## Task
Convert every line of the entries below into a JSON list of strings, one string per line, with blank lines skipped. Leave the pictures out of the list.
***** Excerpted records *****
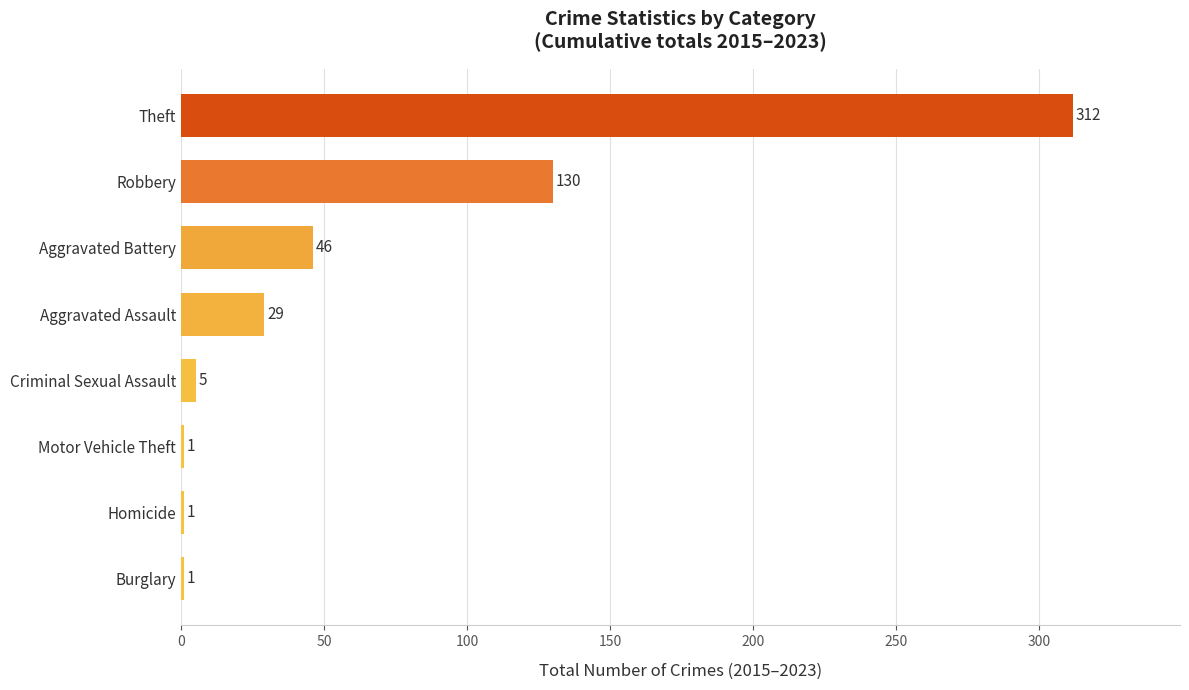

What is the change in value from Homicide to Aggravated Battery?

+45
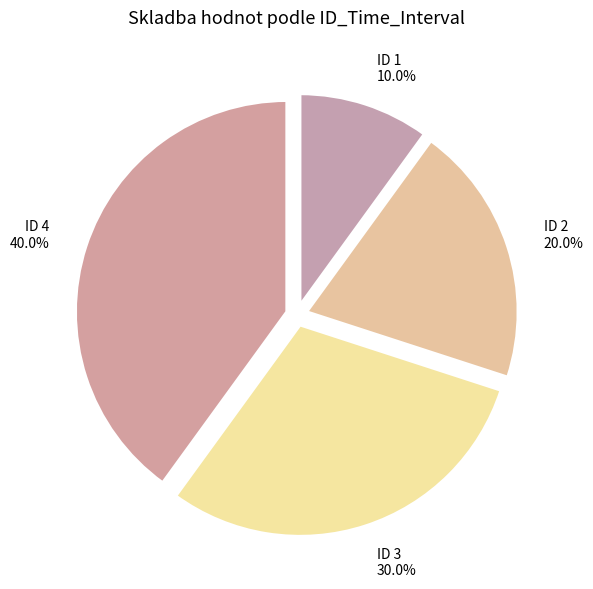

Approximately how many times larger is the value at ID 3 compared to ID 2?

1.5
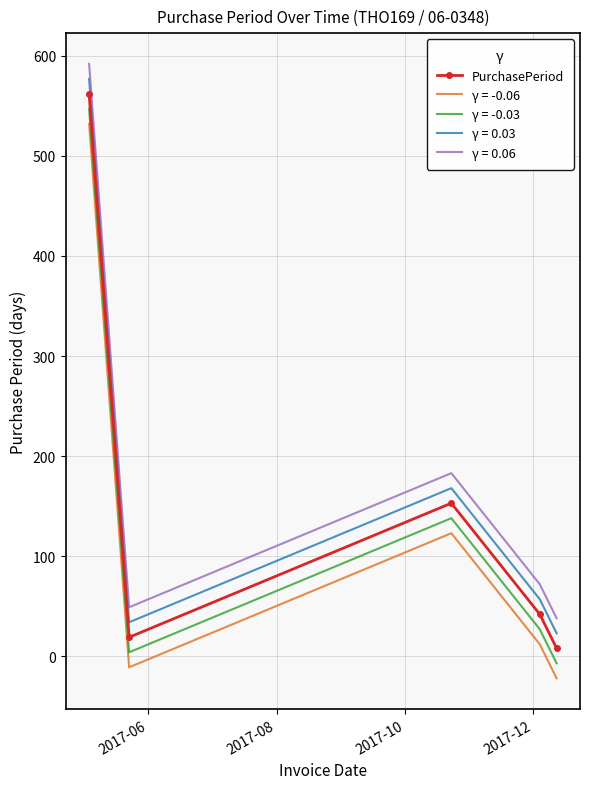

What is the greatest value displayed?

592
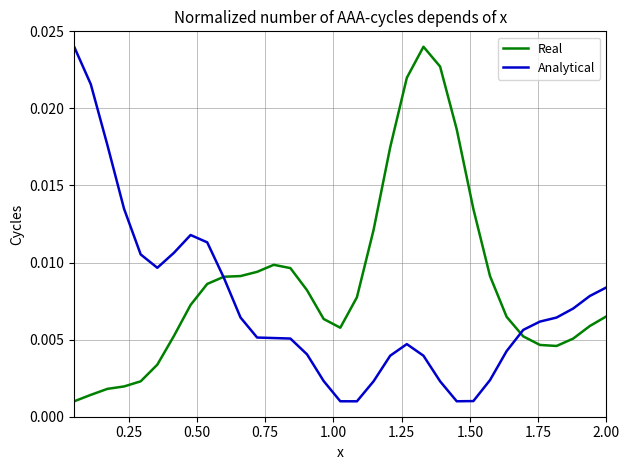

How many distinct data groups are displayed?

2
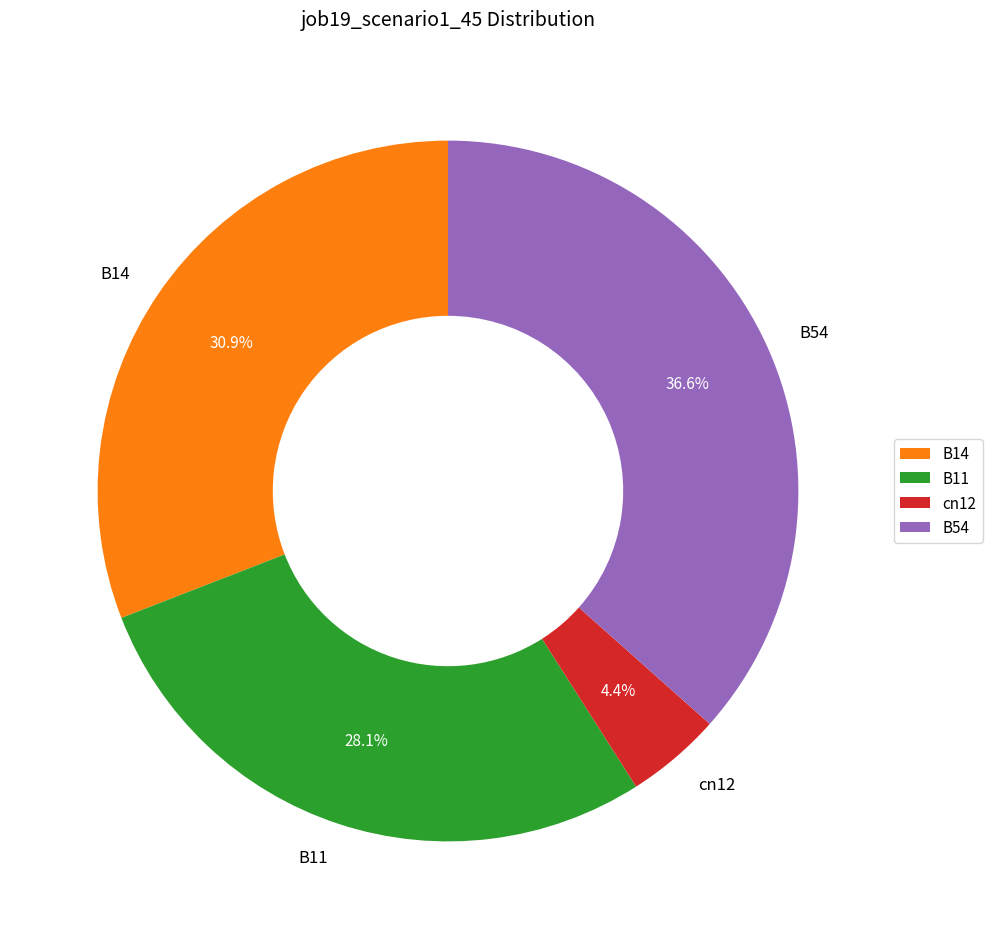

Between B11 and cn12, which is larger?

B11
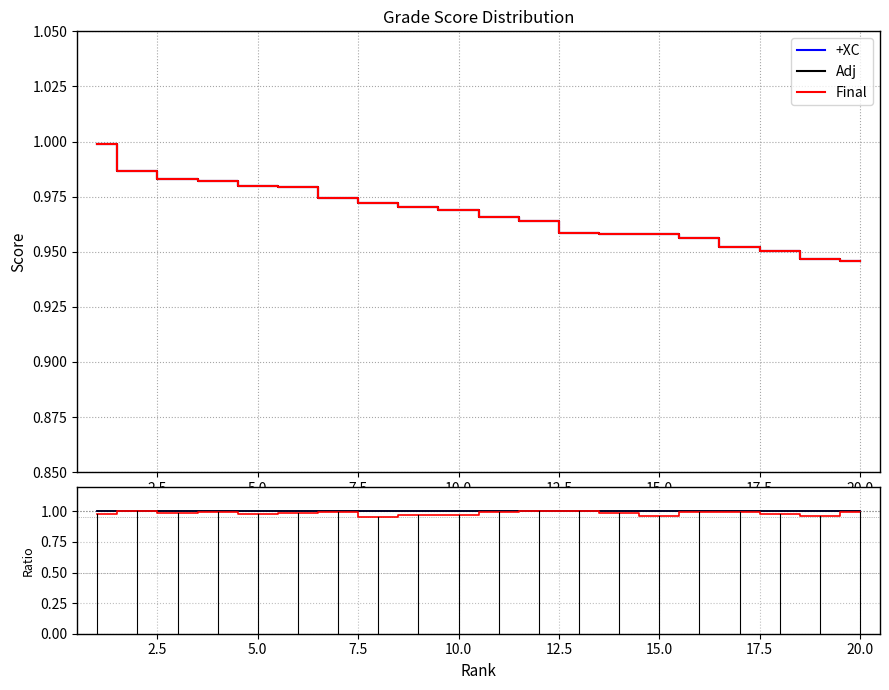

Rank the series by their maximum value, from highest to lowest.

+XC, Adj, Final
*****
## Answer space
[
  "What is the change in value from Homicide to Aggravated Battery?",
  "+45",
  "Approximately how many times larger is the value at ID 3 compared to ID 2?",
  "1.5",
  "What is the greatest value displayed?",
  "592",
  "How many distinct data groups are displayed?",
  "2",
  "Between B11 and cn12, which is larger?",
  "B11",
  "Rank the series by their maximum value, from highest to lowest.",
  "+XC, Adj, Final"
]